Archive for June 20th, 2008

June 20th, 2008

hashCode(): The Easiest Way to Kill Application Performance

by Tim Cull

There’s no faster way to kill your application’s performance than by implementing an inefficient hashCode() function in some low-level, commonly used class. As with SimpleDateFormat problems, I’ve seen this hashCode() problem twice now “in the wild” and the results aren’t pretty. Both times, the problem could only be diagnosed by using a profiler (JProfiler in both cases), which bolsters even further the argument that you’re wasting your time trying to do performance improvement if you’re not using a profiler.

Why does hashCode() matter so much, you ask? Think about what happens every time your application puts an object into a java.util.Collection class, especially (wait for it….) Hashtable and HashMap. Notice something common there? Yes, that’s it, the word “hash”, as in “hash function”, which means that each of those collection classes will call your humble little hashCode() function millions of times. So if your hashCode() function is doing anything more exotic than returning
an int it had already pre-calculated in the constructor then you’ve got problems.

The first time I saw this problem in the wild was an application that was displaying domain objects in a Swing (more precisely, JIDE) table by storing the domain objects directly in a table model. The table model was both sortable and filterable, so the sorting and filtering algorithms ended up calling hashCode methods several million times over the course of a minute, especialy when the user was scrolling back and forth. Ultimately, the problem came down to an Identifier class that
was often used as a key:

public class Identifier {
       private Object type;
       private Object value;

       public Identifier(type, value){
               this.type = type;
               this.value = value;
       }

       ...some stuff, including equals()....

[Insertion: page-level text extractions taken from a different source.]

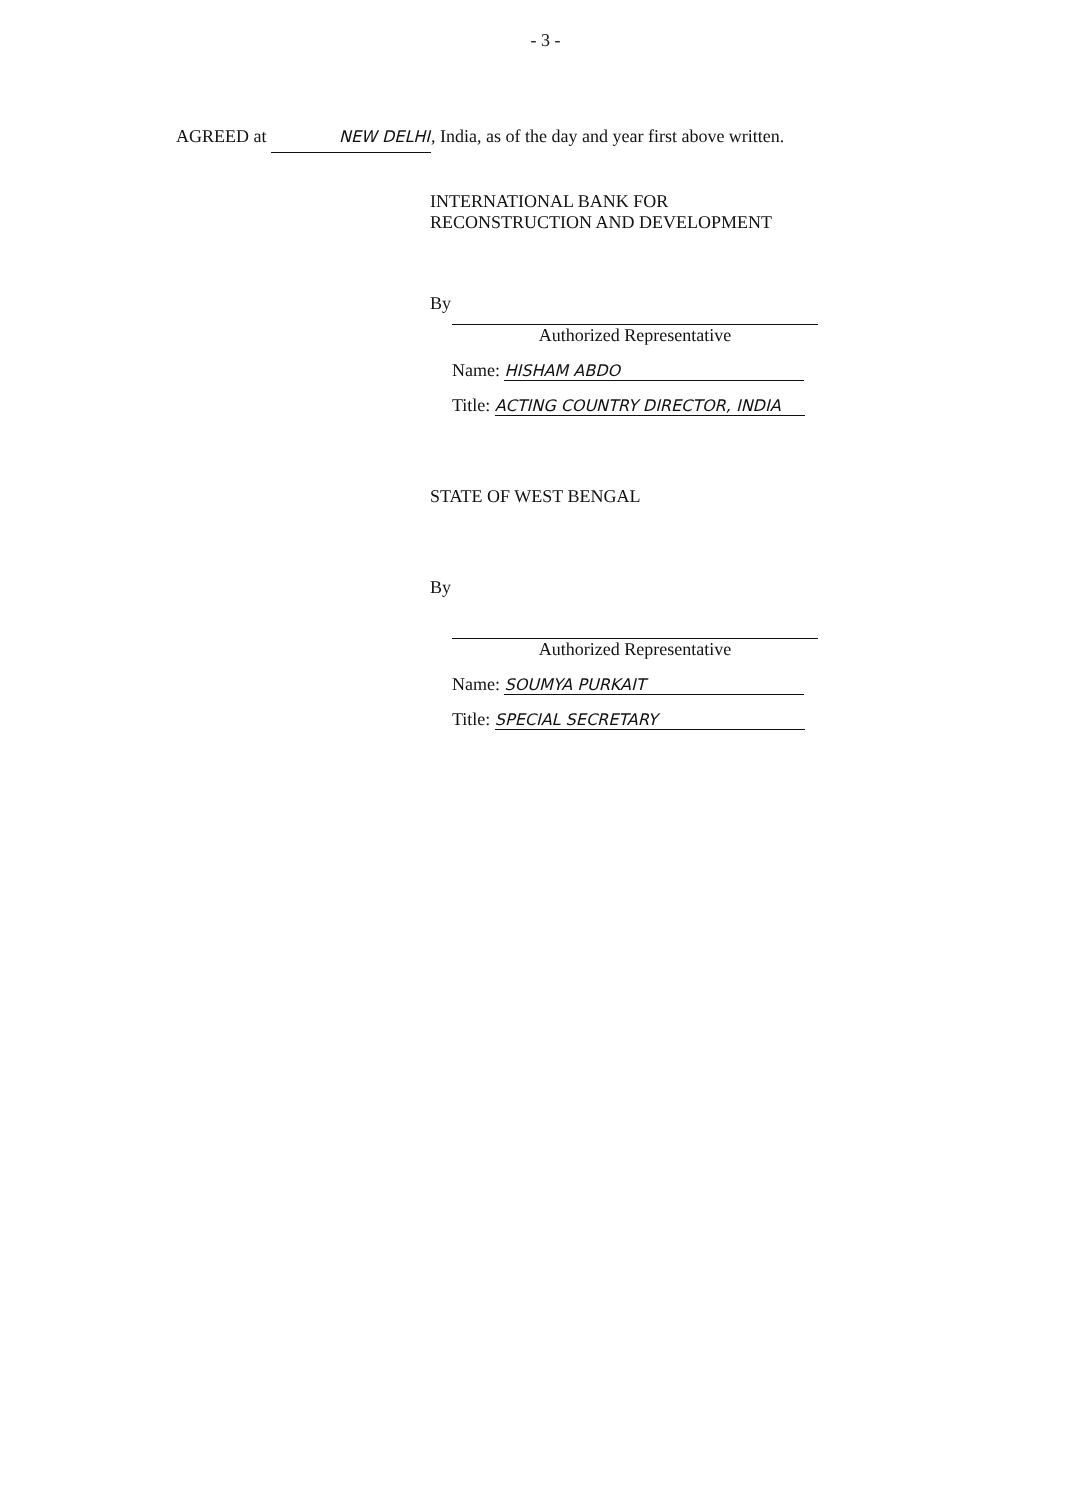- 3 -
AGREED at NEW DELHI, India, as of the day and year first above written.
INTERNATIONAL BANK FOR
RECONSTRUCTION AND DEVELOPMENT
By
Authorized Representative
Name: HISHAM ABDO
Title: ACTING COUNTRY DIRECTOR, INDIA
STATE OF WEST BENGAL
By
Authorized Representative
Name: SOUMYA PURKAIT
Title: SPECIAL SECRETARY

       public int hashCode() {
               return type.hashCode() ^ value.hashCode();
       }
}

The application wasn’t very responsive, so we profiled it and discovered that this implementation took something crazy like 80% of the time used by the Swing event thread simply calling hashCode().

The second time we had an application was taking forever and a day to start up and prime its caches of data. One of many culprits turned out to be a custom class to implement the concept of a compound key:

public class Key {
       private Map members;

       public Key(Map members){
               this.members = members;
       }

       ...some stuff, including equals()...

       public int hashCode() {
               Iterator i = members.entrySet().iterator();
               List sortedSet = new ArrayList();
               while (i.hasNext()){

sortedSet.add(i.next().value().toString().trim());
               }

               // sort is because members.entrySet() has no guaranteed
order
               Collections.sort(sortedSet);

               Iterator j = sortedSet.iterator();
               String hashStr = "";
               while (j.hasNext()){
                       hashStr += j.next();
               }
               return hashStr.hashCode();
       }
}

This code is just downright awful, performance or no performance, though in its defense I will say it was written many years ago by a team of guys who were both junior and new to Java from VB6. Profiling the application revealed that it was spending 70% of its cache loading time simply calling Key.hashCode()–and far more time calling hashCode() than it even spent pulling the data it was caching out of the database.

Both these cases had two things in common: 1) the classes were very low level, ubiquitous, and probably written early in the project, and 2) they both ended up being a key in a Map. Both of them also prove a mantra I’m developing: if you’re trying to do performance tuning without the hard data you get from a profiler, then you are wasting your time. Without a profiler I would never have thought to look at them.